ENUNCIADO 1: Atualize o trecho fornecido, trocando "Rádio Nacional" por "Rádio Tupi". Reescreva-o a partir das palavras "Na conversa, ela" e pare depois de "janeiro de 1980.".

TRECHO FORNECIDO:

:::

Na conversa, ela me disse uma verdade que deve inspirar todos os que são apaixonados por jornalismo: ela se sente plenamente realizada e diz que olha para trás e só sente orgulho. Ela tem razão. Em 1979, Isabela cursava a universidade à noite e trabalhava de manhã na Rádio Nacional, como repórter de rua. Foi aprovada no concurso de estágio da Globo depois de fazer provas de conhecimentos gerais ao lado de centenas de candidatos (quase como um vestibular) e, depois, já num grupo menor, de passar por entrevistas seletivas com editores do JN. Foram aprovadas dez mulheres. O estágio durou cerca de um ano e Isabela passou por todos os setores do jornalismo. O contrato foi assinado em janeiro de 1980.

:::

DADOS A UTILIZAR:
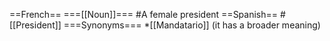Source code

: ==French==
===[[Noun]]===
#A female president
==Spanish==
#[[President]]
===Synonyms===
*[[Mandatario]] (it has a broader meaning)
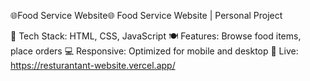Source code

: 
🌐Food Service Website🌐
Food Service Website | Personal Project

🔹 Tech Stack: HTML, CSS, JavaScript
🍽️ Features: Browse food items, place orders
💻 Responsive: Optimized for mobile and desktop
🚀 Live: https://resturantant-website.vercel.app/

:::

ENUNCIADO 2: Imprima novamente, sem nenhuma alteração, todas as linhas das entradas do Bloco 1. Deixe as imagens fora da resposta.

RESPOSTA DO EXERCÍCIO 1:
Na conversa, ela me disse uma verdade que deve inspirar todos os que são apaixonados por jornalismo: ela se sente plenamente realizada e diz que olha para trás e só sente orgulho. Ela tem razão. Em 1979, Isabela cursava a universidade à noite e trabalhava de manhã na Rádio Tupi, como repórter de rua. Foi aprovada no concurso de estágio da Globo depois de fazer provas de conhecimentos gerais ao lado de centenas de candidatos (quase como um vestibular) e, depois, já num grupo menor, de passar por entrevistas seletivas com editores do JN. Foram aprovadas dez mulheres. O estágio durou cerca de um ano e Isabela passou por todos os setores do jornalismo. O contrato foi assinado em janeiro de 1980.

RESPOSTA DO EXERCÍCIO 2:
Source code

: ==French==
===[[Noun]]===
#A female president
==Spanish==
#[[President]]
===Synonyms===
*[[Mandatario]] (it has a broader meaning)
Source code

: 
🌐Food Service Website🌐
Food Service Website | Personal Project

🔹 Tech Stack: HTML, CSS, JavaScript
🍽️ Features: Browse food items, place orders
💻 Responsive: Optimized for mobile and desktop
🚀 Live: https://resturantant-website.vercel.app/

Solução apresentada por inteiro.